Re: [PATCH RFC 0/6] fs,block: yield devices

[Date Prev][Date Next][Thread Prev][Thread Next][Date Index][Thread Index]

 



On Thu 26-10-23 14:07:38, Christian Brauner wrote:
> On Thu, Oct 26, 2023 at 12:35:03PM +0200, Jan Kara wrote:
> > This is about those seemingly spurious "device busy" errors when the
> > superblock hasn't closed its devices yet, isn't it?  But we now remove
> 
> Yes, because we tie superblock and block device neatly together.
> 
> > superblock from s_instances list in kill_super_notify() and until that
> > moment SB_DYING is protecting us from racing mounts. So is there some other
> > problem?
> 
> No, there isn't a problem at all. It's all working fine but it was
> initially a little annoying as we had to update filesystems to ensure
> that sb->s_fs_info is kept alive. But it's all fixed.
> 
> The possible advantage is that if we drop all block devices under
> s_umount then we can remove the superblock from fs_type->s_instances in
> the old location again. I'm not convinced it's worth it but it's a
> possible simplification. I'm not even arguing it's objectively better I
> think it's a matter of taste in the end.

Yes. But dropping the main bdev under s_umount is not easy to do with the
current callback structure. We have kill_block_super() calling into
generic_shutdown_super(). Now logically generic_shutdown_super() wants to
teardown bdi (for which it needs to drop s_umount) but bdev is closed only
in kill_block_super() because that's the sb-on-bdev specific call.
Previously we got away with this without spurious EBUSY errors because the
bdev holder was the filesystem type and not the superblock. But after
changing the holder it isn't fine anymore and we have to play these games
with s_instances and SB_DYING.

Problems to solve:
A) Say whether each statement agrees with the kernel patch discussion, answering yes or no and quoting the words that settle it: (i) Christian Brauner says the current superblock handling still has a problem. (ii) The block device is closed only in kill_block_super(). (iii) Before the change, the block device holder was the superblock.
B) Extend the kernel patch discussion past its last sentence with a few more lines in the same voice.
The material has nothing to do with the kernel patch discussion.

Dataset excerpt:
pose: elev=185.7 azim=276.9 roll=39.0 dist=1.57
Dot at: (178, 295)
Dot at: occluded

Set of answers:
A)
(i) No: "No, there isn't a problem at all."
(ii) Yes: "bdev is closed only in kill_block_super() because that's the sb-on-bdev specific call."
(iii) No: "the bdev holder was the filesystem type and not the superblock."

B)
What we could probably do is to have something like:

	if (sb->s_bdev) {
		blkdev_put(sb->s_bdev);
		sb->s_bdev = NULL;
	}
	if (sb->s_mtd) {
		put_mtd_device(sb->s_mtd);
		sb->s_mtd = NULL;
	}

in generic_shutdown_super() and then remove sb from s_instances, drop
s_umount and cleanup bdi.

Then we can get rid of SB_DYING, kill_super_notify() and stuff but based on
your taste it could be also viewed as kind of layering violation so I'm not
100% convinced this is definitely a way to go.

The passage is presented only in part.